Sea-level rise will lead to substantial changes to coastal geomorphology over the coming century and it is imperative to understand the implications. This includes the underlying stratigraphic influences on seabed morphology and the historical context with which they have formed. On the densely populated coastline of Eastern Australia, coastal erosion is a significant concern for residents and stakeholders. In South East Queensland, and particularly the coastal zone surrounding Bribie Island spit in Northern Moreton Bay, the accelerated erosion of the spit and discovery of indurated sand horizons in nearshore regions both above and below the seabed create a convergence of the past influencing the present.

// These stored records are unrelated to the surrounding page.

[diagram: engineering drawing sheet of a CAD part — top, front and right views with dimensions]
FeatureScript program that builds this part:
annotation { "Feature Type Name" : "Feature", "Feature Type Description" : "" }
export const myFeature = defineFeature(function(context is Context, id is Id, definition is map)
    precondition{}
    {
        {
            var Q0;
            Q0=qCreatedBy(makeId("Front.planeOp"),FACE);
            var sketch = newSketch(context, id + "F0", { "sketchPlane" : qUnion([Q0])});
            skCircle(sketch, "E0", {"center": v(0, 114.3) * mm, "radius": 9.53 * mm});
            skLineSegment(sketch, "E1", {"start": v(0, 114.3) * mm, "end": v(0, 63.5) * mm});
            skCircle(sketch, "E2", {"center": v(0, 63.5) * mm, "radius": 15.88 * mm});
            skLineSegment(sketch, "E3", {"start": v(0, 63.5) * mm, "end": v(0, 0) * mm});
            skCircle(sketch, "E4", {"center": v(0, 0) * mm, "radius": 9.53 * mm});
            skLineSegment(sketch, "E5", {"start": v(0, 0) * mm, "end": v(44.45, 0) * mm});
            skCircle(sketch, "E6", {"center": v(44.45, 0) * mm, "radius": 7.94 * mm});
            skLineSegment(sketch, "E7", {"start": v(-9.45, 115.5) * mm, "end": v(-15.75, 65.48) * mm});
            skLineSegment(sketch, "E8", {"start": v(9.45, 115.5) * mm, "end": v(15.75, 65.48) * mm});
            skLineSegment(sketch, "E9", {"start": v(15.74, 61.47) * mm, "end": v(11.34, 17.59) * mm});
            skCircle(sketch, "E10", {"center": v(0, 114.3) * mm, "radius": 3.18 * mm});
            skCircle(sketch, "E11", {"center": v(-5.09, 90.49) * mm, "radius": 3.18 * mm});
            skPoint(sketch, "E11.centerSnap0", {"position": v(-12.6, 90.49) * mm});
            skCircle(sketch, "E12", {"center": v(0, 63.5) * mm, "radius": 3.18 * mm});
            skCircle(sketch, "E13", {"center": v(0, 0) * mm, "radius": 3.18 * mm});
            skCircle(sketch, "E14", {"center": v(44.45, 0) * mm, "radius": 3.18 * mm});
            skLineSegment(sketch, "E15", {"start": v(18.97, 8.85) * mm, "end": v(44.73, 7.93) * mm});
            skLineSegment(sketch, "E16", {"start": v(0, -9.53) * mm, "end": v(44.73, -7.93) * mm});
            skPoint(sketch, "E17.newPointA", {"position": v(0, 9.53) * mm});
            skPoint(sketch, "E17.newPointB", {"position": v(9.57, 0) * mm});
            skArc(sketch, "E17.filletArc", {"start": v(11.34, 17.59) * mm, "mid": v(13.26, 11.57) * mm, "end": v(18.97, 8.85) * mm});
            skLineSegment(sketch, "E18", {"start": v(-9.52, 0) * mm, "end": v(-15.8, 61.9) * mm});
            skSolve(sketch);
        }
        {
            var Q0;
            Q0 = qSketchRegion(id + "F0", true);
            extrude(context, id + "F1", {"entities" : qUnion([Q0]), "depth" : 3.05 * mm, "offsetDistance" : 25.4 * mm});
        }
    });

Indurated sand horizons are predominantly considered to be the relict B horizon of the pedogenic processes that formed a podosol soil profile. Whilst not ubiquitous under present sea level, their presence presents a unique opportunity to study an accessible palaeosol unaltered by further pedogenesis and carbon input (as opposed to terrestrial indurated sand formations). This allows for an analysis of a time in Northern Moreton Bay during lower sea levels and how these horizons affect present day morphology. Data acquisition consisted of high and low frequency acoustics, coupled with core samples for geological analysis.

Our results show the indurated sands buried under 1-2 m of marine sands sloping downwards to the east. This suggests the present-day seabed follows the contours of the sub-surface indurated sand. High-resolution bathymetry of exposed indurated sand outcrops near Bribie Island spit indicate a dune-like shape suggesting a formation from coastal sand dunes into active terrestrial soil during lower sea levels. The dune troughs having accumulated greater mineral and organic material than the peaks, which can be attributed to the former surviving inundation from rising sea levels and the latter having undergone a weaker pedogenesis and subsequently erosion. Exposed indurated sand outcrops with a vertical face or ‘scour step’ are elevated to the surrounding marine sand seabed. Similar elevated structures were found to be a barrier to onshore sediment transport from offshore deposits and limiting beach replenishment whilst also offering protection from dampening long period waves and large storm swells. Core samples taken through the indurated layer from behind the spit to the shipping channel offshore showed elevated levels of aluminium and iron compared to surrounding marine sands, and consistent with podosol soil formation.

The techniques used here suggest that historical terrestrial geomorphology has determined the shape, mineralogy and strength of indurated sand layers. As these indurated sand layers were submerged and further modified by present day sea level, they may play an important role in coastal geomorphology and protection as sea levels rise further in the coming century.